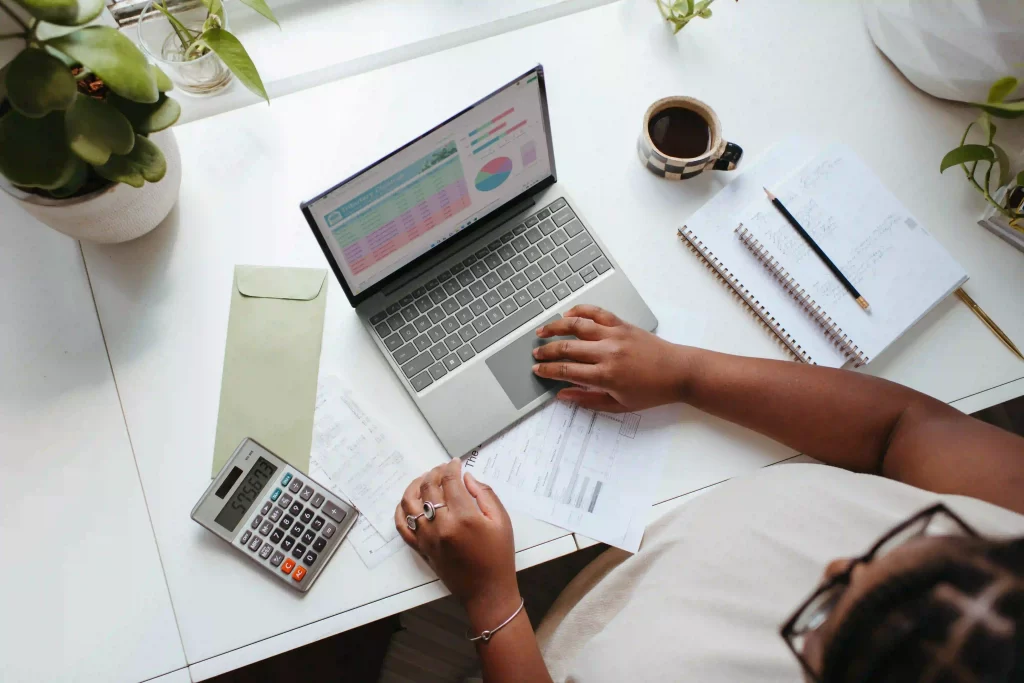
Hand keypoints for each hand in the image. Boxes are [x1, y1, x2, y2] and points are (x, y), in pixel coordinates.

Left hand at [394, 459, 520, 626]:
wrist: (487, 592)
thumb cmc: (498, 557)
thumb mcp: (502, 521)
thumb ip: (484, 494)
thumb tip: (467, 478)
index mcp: (464, 517)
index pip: (450, 481)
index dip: (451, 468)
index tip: (455, 463)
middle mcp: (441, 526)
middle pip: (429, 488)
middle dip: (435, 473)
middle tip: (443, 469)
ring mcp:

What is needed:
The aim is an exact repeat of the entire listing, stripped of pictures.

Output for this exercise:
Hand keypoints for each hand in the image. Boxes are [x1, y1, x2, y2] and points are (x, y), in pixel coordinates.

Left hand at [394, 459, 520, 626]:
wrist: (487, 592)
thumb cmc: (498, 557)
thumb mcp: (502, 521)
thumb ip: (484, 494)
thumb tip: (467, 478)
index mcp: (464, 517)
index pip: (450, 481)
index dip: (451, 468)
index tip: (455, 463)
middle mcp: (441, 526)
middle pip: (429, 488)
middle dip: (435, 473)
middle tip: (443, 469)
ring mcp:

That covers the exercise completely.